Presently, the ferroelectric nature of some hafnium-based materials as opposed to the paraelectric nature of hafnium rich materials is considered as originating from an appropriate crystalline state being established in accordingly-doped hafnium oxide material which provides the ferroelectric nature was not observed that pure hafnium oxide does not have due to its monocline crystal structure.
Although ferroelectric material on the basis of hafnium oxide may be expected to show a better compatibility with existing CMOS processes, several drawbacks for ferroelectric non-volatile memory devices are observed in actual implementations. Particularly, the doping of a deposited ferroelectric hafnium oxide layer, for instance in the framework of an ALD process, raises a lot of issues with regard to how to include the doping of the ferroelectric hafnium oxide layer into the ALD sequence. For instance, a necessarily complex recipe structure for including dopants into ferroelectric hafnium oxide reduces the throughput of existing process flows. Particularly in ALD processes, additional doping precursors are necessary that usually suffer from low-ALD capability. It is observed that doping in ALD processes is not possible to a sufficient degree. For hafnium oxide, there is a narrow process window for establishing a ferroelectric phase by including dopants into the hafnium oxide, leading to difficult process control, for example with XPS-analysis, and bad doping uniformity. As large fluctuations of device parameters occur across wafers, it is not possible, for example, to provide sufficient memory window uniformity for ferroelectric FET devices.
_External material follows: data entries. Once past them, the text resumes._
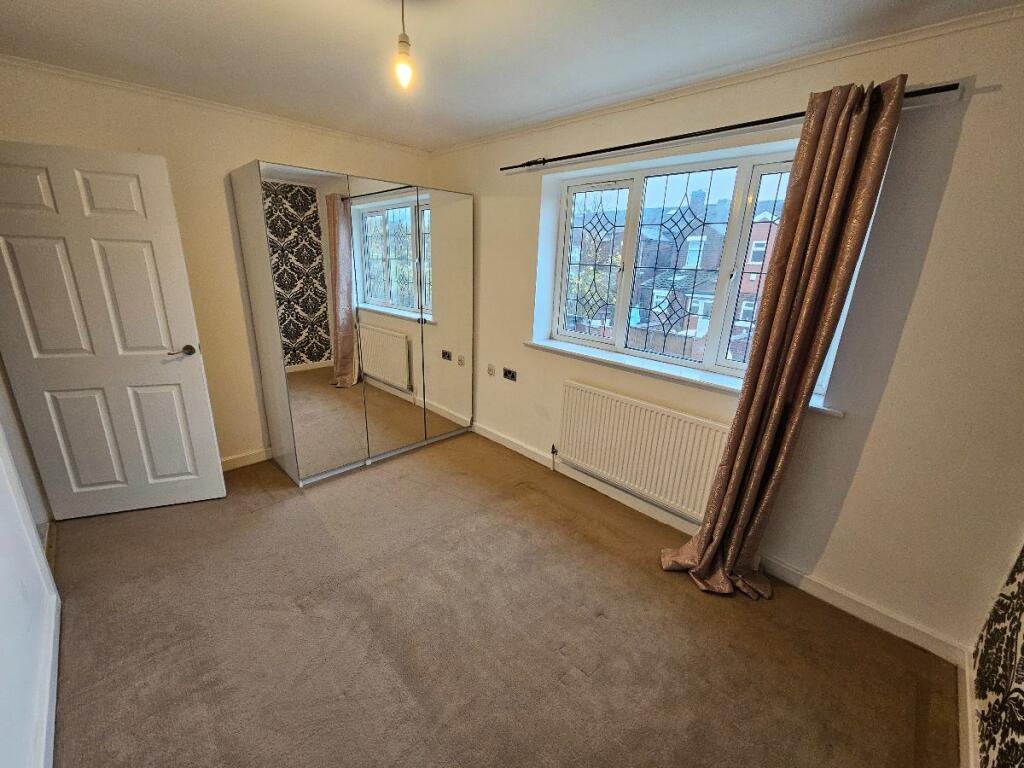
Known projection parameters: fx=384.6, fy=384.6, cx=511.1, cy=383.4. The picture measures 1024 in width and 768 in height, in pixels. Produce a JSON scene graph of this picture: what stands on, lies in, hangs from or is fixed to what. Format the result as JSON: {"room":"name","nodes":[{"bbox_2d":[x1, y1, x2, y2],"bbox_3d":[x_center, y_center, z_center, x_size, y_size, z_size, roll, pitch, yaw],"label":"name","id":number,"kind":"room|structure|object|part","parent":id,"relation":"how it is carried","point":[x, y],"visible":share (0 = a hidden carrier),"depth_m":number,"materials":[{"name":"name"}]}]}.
{"room":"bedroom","nodes":[
{"label":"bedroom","id":0,"kind":"room"},
{"bbox_2d":[0,362,61,767],"bbox_3d":[-1.400,0.130,0.729,3.731,2.455,0.165,19,24,42],"label":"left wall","id":1,"kind":"structure","parent":0,"point":[3,680],"depth_m":1.35,"materials":[{"name":"white paint"}]},
{"bbox_2d":[33,591,59,767],"bbox_3d":[-1.195,1.252,0.937,2.528,0.098,0.016,19,24,42],"label":"baseboard","id":2,"kind":"structure","parent":1,"relation":"attached to","point":[51,730],"depth_m":1.36,"materials":[{"name":"white paint"}]},
{"bbox_2d":[0,140,225,520],"bbox_3d":[-2.268,-0.188,2.128,0.774,2.026,0.153,-5,19,-21],"label":"door","id":3,"kind":"structure","parent":1,"relation":"attached to","point":[204,403],"depth_m":2.10,"materials":[{"name":"white paint"}]},
{"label":"panel","id":4,"kind":"part","parent":3,"relation":"part of","materials":[{"name":"white paint"}]},
{"bbox_3d":[-1.986,-0.198,2.333,0.136,0.064,0.142,-5,19,-21],"label":"door handle","id":5,"kind":"part","parent":3,"relation":"part of","materials":[{"name":"metal"}]},
{"bbox_2d":[0,57,432,468],"bbox_3d":[-1.755,-0.626,2.914,0.182,2.459,3.083,19,24,42],"label":"back wall","id":6,"kind":"structure","parent":0,"point":[276,151],"depth_m":2.48,"materials":[{"name":"beige paint"}]},
{"bbox_2d":[0,54,427,154],"bbox_3d":[-1.771,-1.747,2.457,0.047,0.045,2.655,19,24,42],"label":"crown molding","id":7,"kind":"structure","parent":6,"relation":"attached to","point":[117,84],"depth_m":2.30,"materials":[{"name":"white paint"}]},
{"bbox_2d":[220,448,271,470],"bbox_3d":[-2.064,0.587,2.943,0.017,0.095,1.987,19,24,42],"label":"baseboard","id":8,"kind":"structure","parent":6,"relation":"attached to","point":[263,454],"depth_m":2.95,"materials":[{"name":"white paint"}]},
{"bbox_2d":[42,429,961,767],"bbox_3d":[-0.601,1.073,1.932,4.519,0.111,3.500,19,24,42],"label":"carpet floor","id":9,"kind":"structure","parent":0,"point":[613,564],"depth_m":1.68,"materials":[{"name":"carpet"}]},
{"bbox_2d":[228,163,471,486],"bbox_3d":[-1.099,-0.453,3.139,0.662,2.051,1.640,19,24,42],"label":"mirrored wardrobe","id":10,"kind":"object","parent":9,"relation":"on","point":[299,448],"visible":0.99,"depth_m":2.76,"materials":[{"name":"white mirror"}]},
{"bbox_3d":[-1.307,-0.320,2.543,0.105,2.065,0.497,19,24,42],"label":"mirrored door","id":11,"kind":"part","parent":10,"relation":"part of","materials":[{"name":"mirror"}]},
{"bbox_3d":[-0.937,-0.408,2.857,0.098,2.035,0.502,19,24,42],"label":"mirror panel","id":12,"kind":"part","parent":10,"relation":"part of","materials":[{"name":"mirror"}]},
{"bbox_3d":[-0.546,-0.511,3.204,0.062,2.009,0.512,19,24,42],"label":"mirrored door","id":13,"kind":"part","parent":10,"relation":"part of","materials":[{"name":"mirror"}]},
{"bbox_2d":[0,0,1022,150],"bbox_3d":[-0.449,-1.322,1.040,4.195,0.119,3.438,19,24,42],"label":"ceiling","id":14,"kind":"structure","parent":0,"point":[537,108],"depth_m":1.67,"materials":[{"name":"white paint"}]},
{"bbox_2d":[392,0,415,90],"bbox_3d":[-0.371,-1.196,1.333,0.106,0.311,0.105,19,24,42],"label":"pendant light","id":15,"kind":"object","parent":14,"relation":"hanging from","point":[403,41],"visible":0.98,"depth_m":1.34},
{"bbox_2d":[426,11,1023,655],"bbox_3d":[0.642,-0.448,2.644,4.085,2.444,0.241,19,24,42],"label":"window wall","id":16,"kind":"structure","parent":0,"point":[948,190],"depth_m":1.65,"materials":[{"name":"paint"}]},
{"bbox_2d":[487,363,495,376],"bbox_3d":[-0.184,-0.118,3.368,0.074,0.102,0.016,19,24,42],"label":"wall socket","id":17,"kind":"object","parent":16,"relation":"attached to","point":[490,371],"visible":0.98,"depth_m":3.36,"materials":[{"name":"white plastic"}]},
{"bbox_2d":[502,367,517,380],"bbox_3d":[-0.018,-0.078,3.215,0.141,0.078,0.019,19,24,42],"label":"wall socket","id":18,"kind":"object","parent":16,"relation":"attached to","point":[509,373],"visible":0.99,"depth_m":3.21,"materials":[{"name":"metal"}]},
{"bbox_2d":[557,379,729,520],"bbox_3d":[0.797,0.418,2.482,1.222,0.596,0.084,19,24,42],"label":"radiator","id":19,"kind":"object","parent":16,"relation":"attached to","point":[624,405],"visible":0.92,"depth_m":2.40,"materials":[{"name":"white metal"}]},
{"bbox_2d":[546,146,805,385],"bbox_3d":[0.987,-0.719,2.398,1.733,1.156,0.127,19,24,42],"label":"window","id":20,"kind":"structure","parent":16,"relation":"in","point":[745,168],"depth_m":2.38,"materials":[{"name":"glass"}]},
{"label":"pane","id":21,"kind":"part","parent":20,"relation":"part of","materials":[{"name":"glass"}]},
{"bbox_2d":[527,336,842,416],"bbox_3d":[0.886,-0.096,2.407,1.917,0.050,0.204,19,24,42],"label":"window sill","id":22,"kind":"structure","parent":16,"relation":"attached to","point":[584,353],"depth_m":2.29,"materials":[{"name":"white paint"}]},
{"bbox_2d":[473,422,974,663],"bbox_3d":[0.662,0.756,2.722,3.575,0.099,0.018,19,24,42],"label":"baseboard","id":23,"kind":"structure","parent":16,"relation":"attached to","point":[492,435],"depth_m":1.95,"materials":[{"name":"white paint"}]},
{"bbox_2d":[427,2,1023,154],"bbox_3d":[0.795,-1.524,2.076,3.720,0.048,0.039,19,24,42],"label":"crown molding","id":24,"kind":"structure","parent":16,"relation":"attached to","point":[467,145],"depth_m":1.69,"materials":[{"name":"white paint"}]},
{"bbox_2d":[501,80,963,170],"bbox_3d":[0.775,-1.278,2.053,2.331,0.057,0.127,19,24,42],"label":"curtain rod","id":25,"kind":"object","parent":16,"relation":"attached to","point":[611,149],"visible":0.89,"depth_m":1.76,"materials":[{"name":"black metal"}]},
{"bbox_2d":[664,75,908,602],"bbox_3d":[1.134,-0.023,1.738,0.442,2.269,0.222,19,24,42],"label":"curtain","id":26,"kind":"object","parent":25,"relation":"hanging from","point":[846,173],"visible":0.98,"depth_m":1.63,"materials":[{"name":"fabric"}]},
{"bbox_2d":[970,539,1023,767],"bbox_3d":[0.918,0.396,0.201,0.149,2.365,3.280,19,24,42],"label":"wallpapered wall","id":27,"kind":"structure","parent":0,"point":[1022,693],"depth_m":1.30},
{"bbox_2d":[957,648,977,767],"bbox_3d":[0.949,1.408,0.707,0.017,0.095,2.676,19,24,42],"label":"baseboard","id":28,"kind":"structure","parent":27,"relation":"attached to","point":[967,687],"depth_m":1.40,"materials":[{"name":"white paint"}]},
{"label":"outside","id":29,"kind":"structure","parent":0,"visible":0},
{"bbox_2d":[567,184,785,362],"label":"brick house","id":30,"kind":"structure","parent":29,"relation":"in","point":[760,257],"materials":[{"name":"brick"}]}
]}

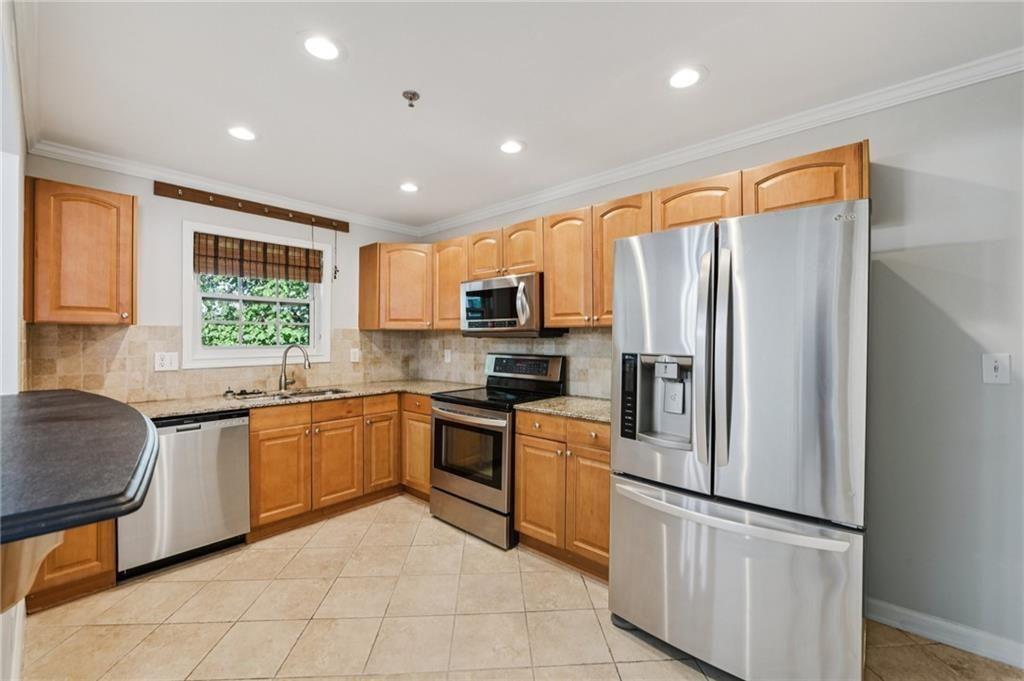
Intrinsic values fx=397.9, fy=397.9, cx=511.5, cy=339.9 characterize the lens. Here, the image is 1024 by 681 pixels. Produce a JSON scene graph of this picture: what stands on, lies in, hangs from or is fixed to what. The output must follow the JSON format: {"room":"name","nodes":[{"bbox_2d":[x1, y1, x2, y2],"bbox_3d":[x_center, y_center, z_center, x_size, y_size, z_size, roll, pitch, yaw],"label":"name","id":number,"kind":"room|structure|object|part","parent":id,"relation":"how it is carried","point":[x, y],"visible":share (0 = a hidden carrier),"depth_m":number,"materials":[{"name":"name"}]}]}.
{"room":"kitchen","nodes":[
{"label":"kitchen","id":0,"kind":"room"},
{"bbox_2d":[0,0,28,680],"bbox_3d":[-1.202,0.081,0.772,4.174,2.482,0.142,0,0,42],"label":"left wall","id":1,"kind":"structure","parent":0,"point":[17,247],"depth_m":1.56,"materials":[{"name":"white paint"}]},
{"bbox_2d":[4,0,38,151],"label":"crown molding","id":2,"kind":"structure","parent":1,"relation":"attached to","point":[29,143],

In view of the above-described state in the art, it is desirable to provide a semiconductor device with incorporated ferroelectric behavior in good compatibility with standard manufacturing techniques and without deteriorated performance of fabricated semiconductor devices and lowering throughput. It is further desirable to provide a method for forming a semiconductor device with ferroelectric properties in agreement with standard CMOS processes and particularly which can be included into standard processes without inferring complex recipe structures.